現行のトヨタGR86とスバルBRZは毎年「年改」

   ほぼ毎年、「年次改良」(年改=ネンカイ)と呼ぶマイナーチェンジを行うメーカーもある。SUBARU(スバル)やマツダなどがそうだ。トヨタ自動車や日産自動車も車種によっては年改を行っている。

   例えば、トヨタとスバルが共同開発し、2021年4月に発表した現行のトヨタGR86とスバルBRZは毎年、年改を行っている。直近では24年7月の年改でD型となった。2025年夏にはE型となる予定だ。

   4年目でD型となったGR86とBRZの年改は、「ダンパー減衰力特性の変更」や「電動パワーステアリングのアシスト特性の変更」など、マイナーチェンジとしては大掛かりなものだった。

   2024年で発売から4年となり、昔であればフルモデルチェンジのタイミングなので、市場のニーズに合わせ、大幅に手を加えたのだろう。現行のGR86とBRZがいつまで続くかわからないが、一般にA~C型を前期、D型以降を後期と呼ぶことが多い。

「走り」の中身がガラッと変わることも

   マイナーチェンジはフルモデルチェンジと異なり、基本的なスタイルは変わらない。しかし、「走り」の中身がガラッと変わり、驚くことも多い。料理に例えるなら、食材は同じでも、スープのうまみが増し、味付けも濃くなる感じだ。

   年改などのマイナーチェンジでクルマの性能が向上するのは嬉しいが、年改前のモデルを買ったユーザーを失望させることになる。そこで最近は、メーカーが年改の部品やソフトを別売りで販売することもある。

   スバルはD型BRZのトランスミッションの特性を変え、マニュアルミッションには新たに「スポーツモード」を設けた。オートマチックのプログラムも変更した。

   そこで、この年改と同じチューニングをA~C型のオーナーに提供する「スバルスポーツドライブe-Tune」と称したサービスをスバルは始めた。クルマをディーラーに待ち込めば、数万円の料金でプログラムをアップデイトできる。

中古車市場の価格が上がる車も

   一般的にフルモデルチェンジでクルマの性能は向上するが、生産開始直後は不具合が出て、リコールとなることもある。年改のようなマイナーチェンジで不具合を解消しながらユーザーの要望を取り入れ、そのクルマの完成度を高めることになる。

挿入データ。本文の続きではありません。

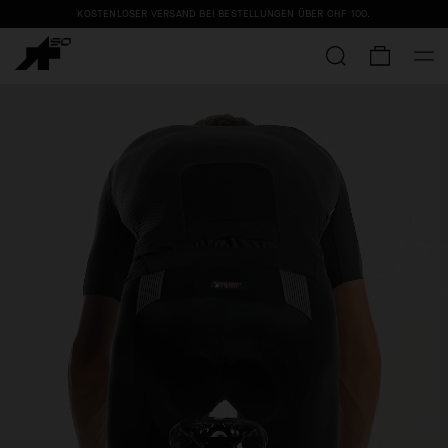
KOSTENLOSER VERSAND BEI BESTELLUNGEN ÜBER
CHF 100
.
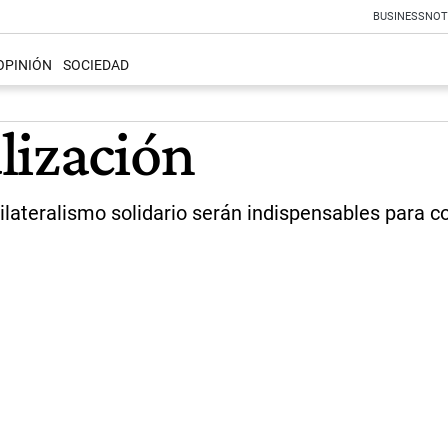
BUSINESS
NOT
OPINIÓN
SOCIEDAD
lización
ilateralismo solidario serán indispensables para c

   ある意味ではモデル末期のクルマの方が、目新しさはないが、機能的にハズレはないともいえる。日産GT-Rのように、年改のたびに改良が進み、中古車市場の価格が上がるものもある。

   新車を購入するなら、フルモデルチェンジに飛びつくよりも、年改などのマイナーチェンジを待った方が得策かもしれない。中古車を選ぶ場合も同様だ。フルモデルチェンジ直後のクルマよりも、むしろモデル末期の方が安心感は高いだろう。